Journal of Ambient Intelligence and Humanized Computing Pub Date : 2021-06-19 , DOI: 10.1007/s12652-021-03340-4 Shaodan Lin , Kexin Zhu , Chen Feng , Zhide Chen
Object detection is a classic problem in computer vision. The main bottleneck of object detection lies in the fusion of multi-scale features. In this paper, we systematically study the design choices of neural network architecture for real-time object detection, and propose an Align-Yolact to improve the instance segmentation accuracy. Firstly, we propose a weighted bounding box, which improves the accurate positioning of the bounding box. Secondly, we add a bi-directional feature pyramid network to the feature fusion, which improves the mask quality and small target accuracy.

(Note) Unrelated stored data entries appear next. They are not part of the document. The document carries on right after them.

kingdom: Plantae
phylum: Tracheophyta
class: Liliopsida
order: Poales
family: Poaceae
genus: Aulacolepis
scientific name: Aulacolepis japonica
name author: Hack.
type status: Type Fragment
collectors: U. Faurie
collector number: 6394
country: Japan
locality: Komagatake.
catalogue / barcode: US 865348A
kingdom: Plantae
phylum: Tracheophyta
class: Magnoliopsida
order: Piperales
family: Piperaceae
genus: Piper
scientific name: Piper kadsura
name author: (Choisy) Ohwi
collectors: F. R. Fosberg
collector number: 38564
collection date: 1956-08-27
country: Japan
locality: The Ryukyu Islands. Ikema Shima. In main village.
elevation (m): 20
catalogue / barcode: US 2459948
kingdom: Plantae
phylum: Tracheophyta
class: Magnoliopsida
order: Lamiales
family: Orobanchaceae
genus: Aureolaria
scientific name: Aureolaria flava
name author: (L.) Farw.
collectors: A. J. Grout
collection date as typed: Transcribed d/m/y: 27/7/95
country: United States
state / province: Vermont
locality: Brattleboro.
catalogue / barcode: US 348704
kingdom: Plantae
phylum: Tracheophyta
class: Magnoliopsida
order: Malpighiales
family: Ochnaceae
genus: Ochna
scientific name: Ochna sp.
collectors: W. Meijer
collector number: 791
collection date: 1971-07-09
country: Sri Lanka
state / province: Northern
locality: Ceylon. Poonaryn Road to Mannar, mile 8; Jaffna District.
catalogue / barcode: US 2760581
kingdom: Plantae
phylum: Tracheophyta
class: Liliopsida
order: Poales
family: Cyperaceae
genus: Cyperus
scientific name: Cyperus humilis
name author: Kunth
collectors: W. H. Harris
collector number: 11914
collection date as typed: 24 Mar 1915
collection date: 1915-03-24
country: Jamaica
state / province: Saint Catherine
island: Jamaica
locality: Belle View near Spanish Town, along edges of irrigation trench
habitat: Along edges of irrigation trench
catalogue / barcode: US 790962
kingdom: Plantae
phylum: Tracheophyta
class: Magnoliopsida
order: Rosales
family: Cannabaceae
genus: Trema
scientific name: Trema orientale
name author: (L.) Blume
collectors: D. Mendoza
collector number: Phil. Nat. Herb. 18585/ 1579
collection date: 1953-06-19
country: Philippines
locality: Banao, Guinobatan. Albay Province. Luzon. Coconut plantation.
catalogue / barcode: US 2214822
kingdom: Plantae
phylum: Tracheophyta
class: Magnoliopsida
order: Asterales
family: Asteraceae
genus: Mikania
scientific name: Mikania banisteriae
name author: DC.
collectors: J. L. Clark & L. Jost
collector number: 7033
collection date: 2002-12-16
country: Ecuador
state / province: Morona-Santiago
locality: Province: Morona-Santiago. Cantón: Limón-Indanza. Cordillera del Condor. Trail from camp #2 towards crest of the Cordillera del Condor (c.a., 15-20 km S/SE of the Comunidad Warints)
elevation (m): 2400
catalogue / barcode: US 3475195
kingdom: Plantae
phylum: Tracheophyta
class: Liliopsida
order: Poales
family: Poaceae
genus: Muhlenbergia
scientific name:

Owing to these optimizations and better backbones, we achieve the SOTA results including both detection efficiency and accuracy.
中文翻译:
Align-Yolact:用于实时对象检测的单阶段语义分割网络
目标检测是计算机视觉中的一个经典问题。目标检测的主要瓶颈在于多尺度特征的融合。在本文中,我们系统地研究了用于实时对象检测的神经网络架构的设计选择,并提出了一种 Align-Yolact 来提高实例分割的准确性。首先,我们提出了一个加权边界框,它提高了边界框的准确定位。其次,我们在特征融合中加入了双向特征金字塔网络,提高了掩码质量和小目标精度。由于这些优化和更好的主干,我们实现了 SOTA 结果,包括检测效率和准确性。